Work required: In the records below, one line contains "Rendered at 1500 by 1125 pixels.". Print that line and every line after it exactly, down to the final one.
____ Task material
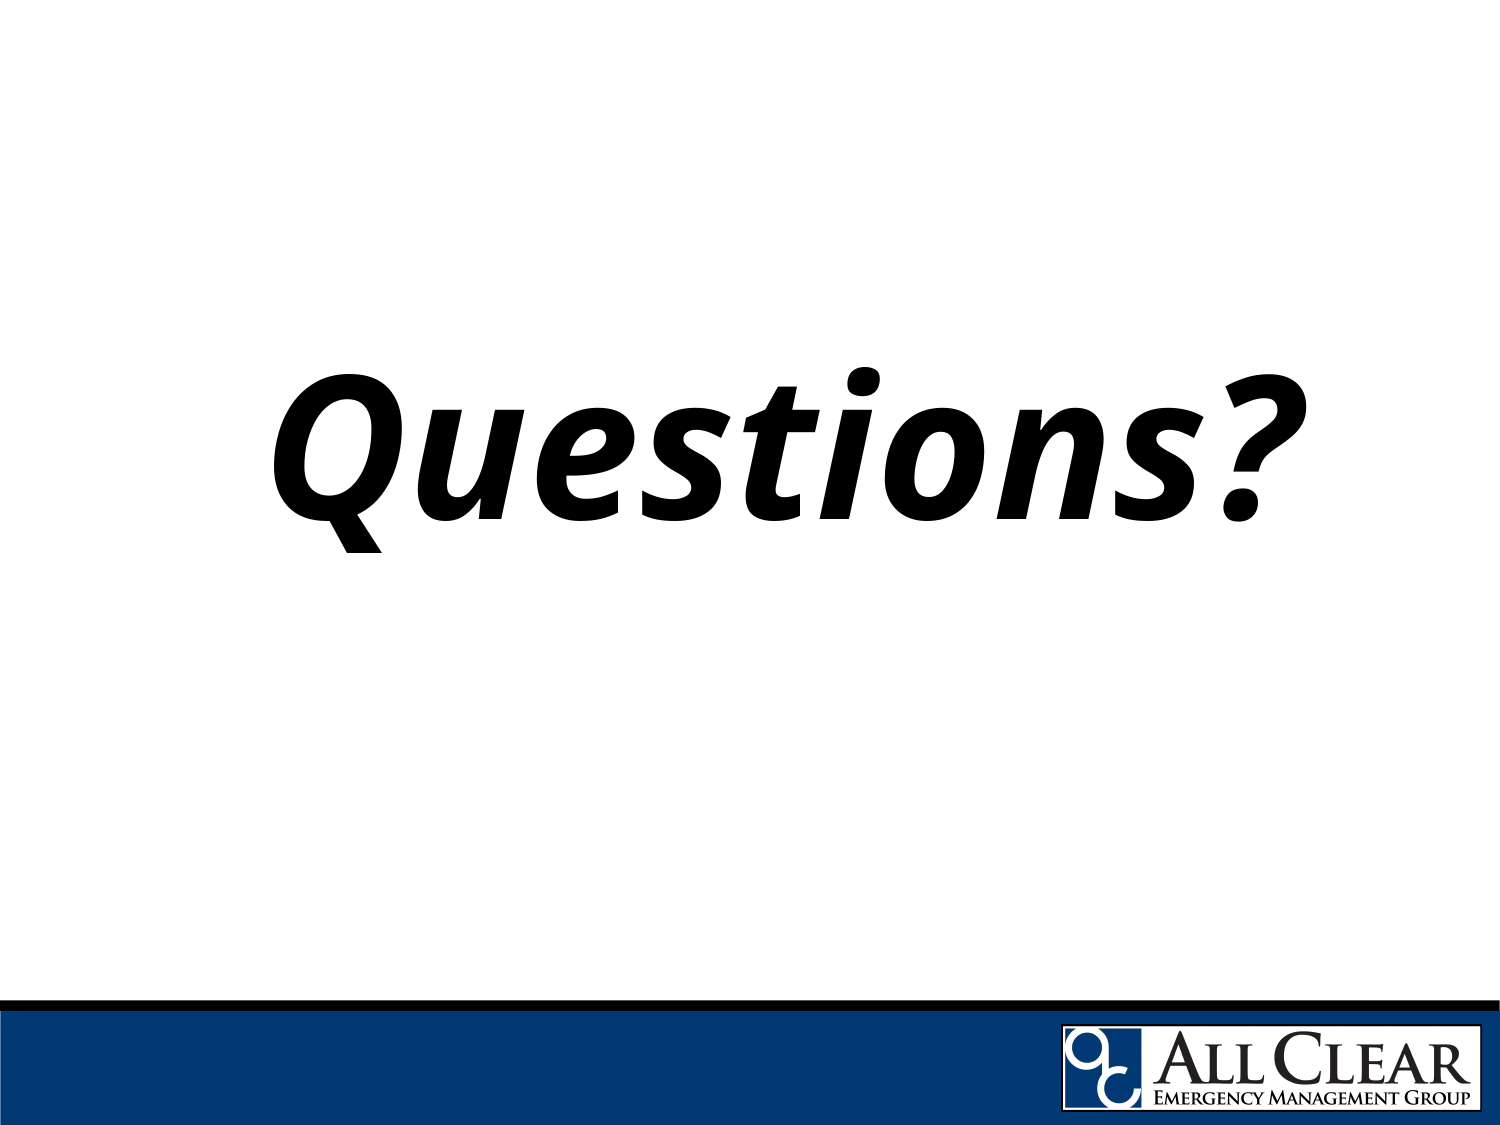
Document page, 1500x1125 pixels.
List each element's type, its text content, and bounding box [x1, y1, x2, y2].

text_box Questions? [77, 312, 1486, 568]
picture [1061, 1024, 1482, 1112]
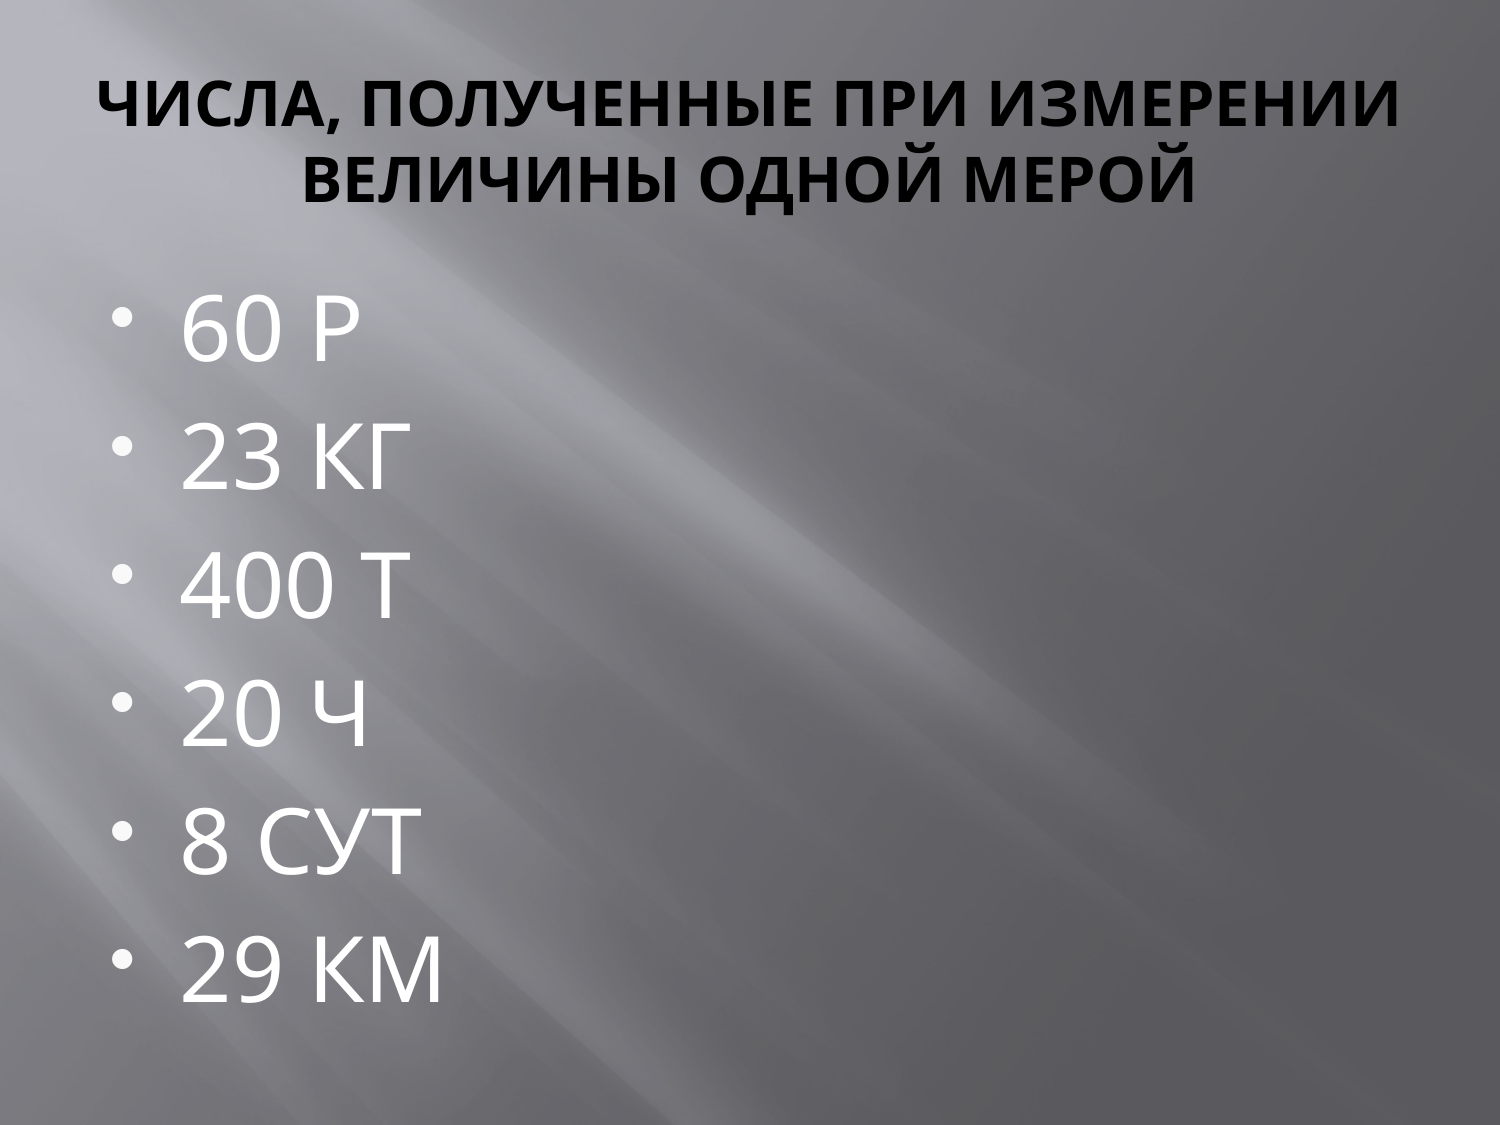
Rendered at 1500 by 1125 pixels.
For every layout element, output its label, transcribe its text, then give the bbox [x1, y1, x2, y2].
________
Exercise solution:
Rendered at 1500 by 1125 pixels.
For every layout element, output its label, transcribe its text, then give the bbox [x1, y1, x2, y2].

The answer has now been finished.